• **DATA RECORDS**:
┌────────

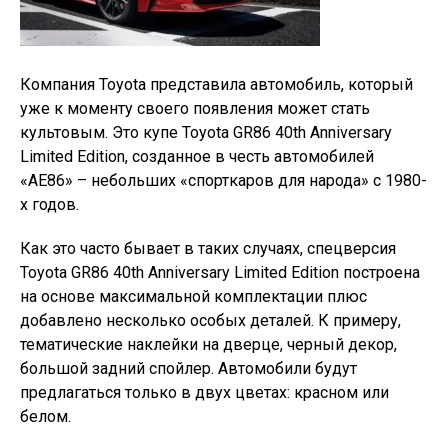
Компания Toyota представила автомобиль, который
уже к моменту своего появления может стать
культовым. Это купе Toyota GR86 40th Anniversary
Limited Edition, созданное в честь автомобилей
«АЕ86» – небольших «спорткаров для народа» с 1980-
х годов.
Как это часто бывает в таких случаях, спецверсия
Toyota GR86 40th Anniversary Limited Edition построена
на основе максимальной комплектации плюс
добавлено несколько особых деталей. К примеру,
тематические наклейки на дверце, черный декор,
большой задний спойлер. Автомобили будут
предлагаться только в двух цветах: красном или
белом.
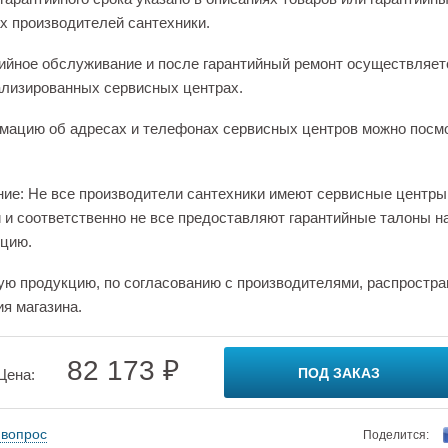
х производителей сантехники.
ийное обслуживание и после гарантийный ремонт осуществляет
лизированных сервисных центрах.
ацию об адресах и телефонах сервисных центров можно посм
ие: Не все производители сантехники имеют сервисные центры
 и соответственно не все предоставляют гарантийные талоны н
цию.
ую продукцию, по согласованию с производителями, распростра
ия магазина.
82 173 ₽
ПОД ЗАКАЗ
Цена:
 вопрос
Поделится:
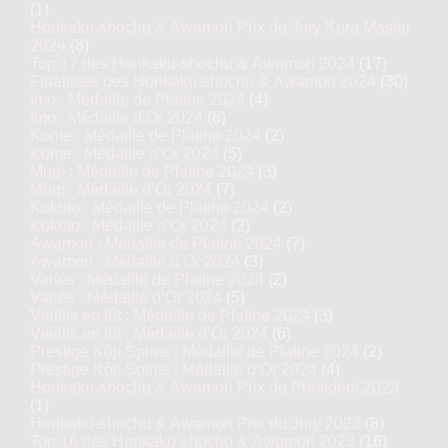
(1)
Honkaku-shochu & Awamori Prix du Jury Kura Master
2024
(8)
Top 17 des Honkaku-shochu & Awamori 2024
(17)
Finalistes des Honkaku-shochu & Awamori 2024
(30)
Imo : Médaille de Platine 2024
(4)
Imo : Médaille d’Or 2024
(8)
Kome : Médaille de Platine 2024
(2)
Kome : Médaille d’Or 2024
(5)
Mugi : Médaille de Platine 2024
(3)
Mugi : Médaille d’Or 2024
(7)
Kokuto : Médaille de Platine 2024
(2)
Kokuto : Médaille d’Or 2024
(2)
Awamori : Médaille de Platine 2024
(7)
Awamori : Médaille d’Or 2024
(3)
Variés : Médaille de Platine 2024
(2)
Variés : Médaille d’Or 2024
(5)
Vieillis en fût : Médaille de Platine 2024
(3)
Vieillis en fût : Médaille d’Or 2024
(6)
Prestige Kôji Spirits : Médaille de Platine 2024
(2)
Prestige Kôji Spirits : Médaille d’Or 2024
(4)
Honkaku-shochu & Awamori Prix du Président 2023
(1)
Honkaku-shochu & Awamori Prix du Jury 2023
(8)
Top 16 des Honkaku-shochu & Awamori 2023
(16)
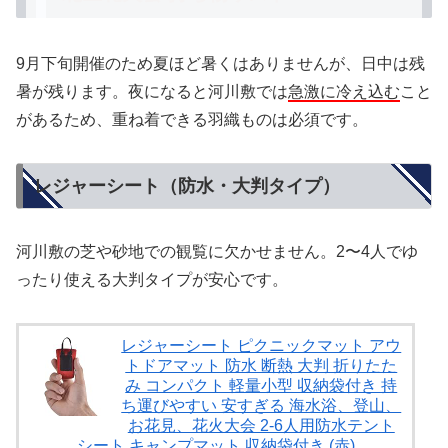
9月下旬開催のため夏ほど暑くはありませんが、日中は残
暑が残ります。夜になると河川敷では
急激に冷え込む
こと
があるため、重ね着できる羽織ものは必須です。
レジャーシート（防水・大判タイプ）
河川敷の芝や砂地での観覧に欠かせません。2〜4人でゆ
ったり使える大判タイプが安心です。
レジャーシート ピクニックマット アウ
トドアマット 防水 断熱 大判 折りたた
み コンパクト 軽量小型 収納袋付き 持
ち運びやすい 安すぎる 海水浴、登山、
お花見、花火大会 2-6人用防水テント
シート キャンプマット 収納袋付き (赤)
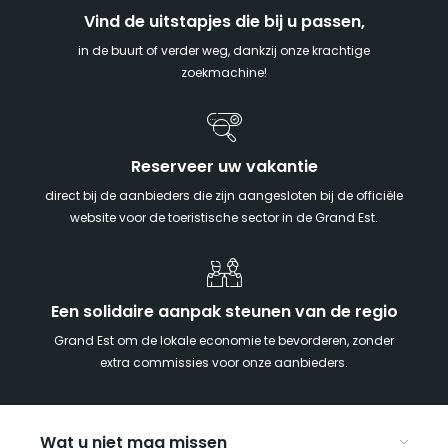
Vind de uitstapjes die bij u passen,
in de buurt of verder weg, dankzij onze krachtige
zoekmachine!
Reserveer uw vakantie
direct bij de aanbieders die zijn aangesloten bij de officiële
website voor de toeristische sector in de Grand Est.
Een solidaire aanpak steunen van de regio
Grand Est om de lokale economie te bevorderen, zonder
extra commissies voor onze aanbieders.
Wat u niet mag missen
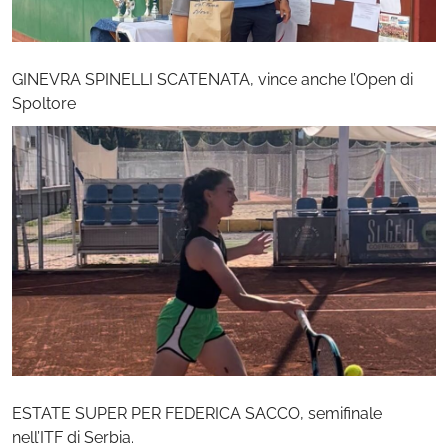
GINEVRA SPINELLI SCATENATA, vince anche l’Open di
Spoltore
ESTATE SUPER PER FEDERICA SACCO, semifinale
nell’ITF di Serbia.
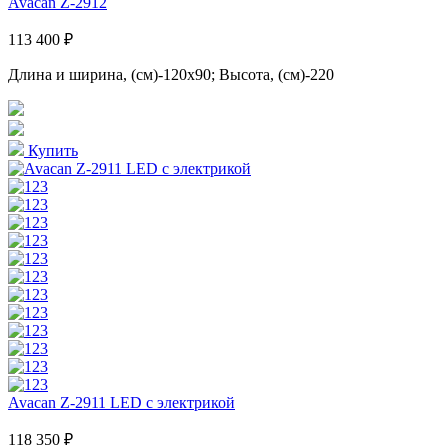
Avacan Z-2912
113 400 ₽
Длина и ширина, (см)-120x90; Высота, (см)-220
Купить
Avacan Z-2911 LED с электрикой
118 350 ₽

└────────
┌────────

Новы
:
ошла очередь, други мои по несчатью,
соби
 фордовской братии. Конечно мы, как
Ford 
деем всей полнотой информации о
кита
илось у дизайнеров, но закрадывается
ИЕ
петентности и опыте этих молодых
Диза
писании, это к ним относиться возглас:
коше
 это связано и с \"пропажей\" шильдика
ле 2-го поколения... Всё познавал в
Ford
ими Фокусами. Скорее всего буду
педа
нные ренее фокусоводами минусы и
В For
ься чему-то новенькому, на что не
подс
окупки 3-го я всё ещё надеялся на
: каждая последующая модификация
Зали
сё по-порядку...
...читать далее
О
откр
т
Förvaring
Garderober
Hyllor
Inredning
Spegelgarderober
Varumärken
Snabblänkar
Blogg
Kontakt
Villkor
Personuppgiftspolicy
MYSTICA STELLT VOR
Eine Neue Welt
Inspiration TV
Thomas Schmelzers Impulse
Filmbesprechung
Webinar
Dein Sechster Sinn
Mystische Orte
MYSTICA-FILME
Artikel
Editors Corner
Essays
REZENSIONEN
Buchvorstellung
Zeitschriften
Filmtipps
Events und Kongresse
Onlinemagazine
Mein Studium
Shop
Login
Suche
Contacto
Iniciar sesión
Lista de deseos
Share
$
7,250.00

└────────
┌────────

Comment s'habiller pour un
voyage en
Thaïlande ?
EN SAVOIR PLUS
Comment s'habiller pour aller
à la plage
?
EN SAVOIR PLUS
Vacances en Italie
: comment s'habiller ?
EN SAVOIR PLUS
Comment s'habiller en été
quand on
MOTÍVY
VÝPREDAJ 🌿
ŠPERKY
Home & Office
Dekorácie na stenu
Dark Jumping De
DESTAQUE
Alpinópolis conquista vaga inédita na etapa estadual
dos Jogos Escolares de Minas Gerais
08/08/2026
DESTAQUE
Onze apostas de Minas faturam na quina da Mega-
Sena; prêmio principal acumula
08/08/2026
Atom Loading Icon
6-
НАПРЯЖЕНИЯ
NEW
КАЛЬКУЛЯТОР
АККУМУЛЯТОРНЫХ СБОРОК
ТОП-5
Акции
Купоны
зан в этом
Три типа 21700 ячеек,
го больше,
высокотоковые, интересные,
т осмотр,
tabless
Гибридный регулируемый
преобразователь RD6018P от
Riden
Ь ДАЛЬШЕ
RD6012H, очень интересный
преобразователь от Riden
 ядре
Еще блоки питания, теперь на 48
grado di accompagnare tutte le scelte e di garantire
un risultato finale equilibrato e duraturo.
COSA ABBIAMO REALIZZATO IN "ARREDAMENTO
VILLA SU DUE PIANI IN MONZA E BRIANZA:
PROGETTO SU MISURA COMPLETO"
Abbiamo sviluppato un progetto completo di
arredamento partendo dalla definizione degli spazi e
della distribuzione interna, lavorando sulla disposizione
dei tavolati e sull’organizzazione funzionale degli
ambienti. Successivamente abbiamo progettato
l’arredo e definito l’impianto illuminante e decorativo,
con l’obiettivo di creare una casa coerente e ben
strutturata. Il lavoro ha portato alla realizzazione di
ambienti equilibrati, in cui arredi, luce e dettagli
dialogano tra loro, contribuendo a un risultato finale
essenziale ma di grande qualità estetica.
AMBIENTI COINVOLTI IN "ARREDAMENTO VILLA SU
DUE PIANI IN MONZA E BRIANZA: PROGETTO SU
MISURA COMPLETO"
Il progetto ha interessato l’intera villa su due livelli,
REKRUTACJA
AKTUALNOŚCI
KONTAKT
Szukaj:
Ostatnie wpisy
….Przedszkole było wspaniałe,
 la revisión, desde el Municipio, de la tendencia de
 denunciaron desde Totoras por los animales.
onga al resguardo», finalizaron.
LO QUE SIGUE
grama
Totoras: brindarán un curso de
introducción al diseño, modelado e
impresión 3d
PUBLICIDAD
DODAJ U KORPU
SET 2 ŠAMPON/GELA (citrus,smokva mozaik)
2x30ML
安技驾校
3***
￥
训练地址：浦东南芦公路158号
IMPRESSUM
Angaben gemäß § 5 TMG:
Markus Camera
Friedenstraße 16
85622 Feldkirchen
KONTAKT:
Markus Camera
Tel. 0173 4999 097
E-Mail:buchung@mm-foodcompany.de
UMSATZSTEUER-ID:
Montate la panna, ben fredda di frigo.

└────────

• **PROBLEM DESCRIPTION**:
When a line in the records holds the string "Awamori", copy that line.

• **EXERCISE RESPONSE**:
Honkaku-shochu & Awamori Prix du Jury Kura Master
Top 17 des Honkaku-shochu & Awamori 2024
Finalistes des Honkaku-shochu & Awamori 2024
Awamori : Médaille de Platine 2024
Awamori : Médaille d’Or 2024
Honkaku-shochu & Awamori Prix du Président 2023
Honkaku-shochu & Awamori Prix du Jury 2023
Top 16 des Honkaku-shochu & Awamori 2023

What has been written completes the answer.